**Your task**
The records below must be returned exactly, with every picture left out.

**Excerpted data**
BEGIN
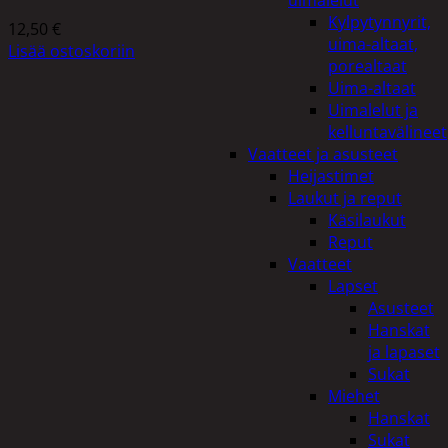
uimalelut
Kylpytynnyrit,
12,50
€
uima-altaat,
Lisää ostoskoriin
porealtaat
Uima-altaat
Uimalelut ja
kelluntavälineet
Vaatteet ja asusteet
Heijastimet
Laukut ja reput
Käsilaukut
Reput
Vaatteet
Lapset
Asusteet
Hanskat
ja lapaset
Sukat
Miehet
Hanskat
Sukat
END
**Solution to the exercise**
uimalelut
Kylpytynnyrit,
12,50
€
uima-altaat,
Lisää ostoskoriin
porealtaat
Uima-altaat
Uimalelut ja
kelluntavälineet
Vaatteet ja asusteet
Heijastimet
Laukut ja reput
Käsilaukut
Reput
Vaatteet
Lapset
Asusteet
Hanskat
ja lapaset
Sukat
Miehet
Hanskat
Sukat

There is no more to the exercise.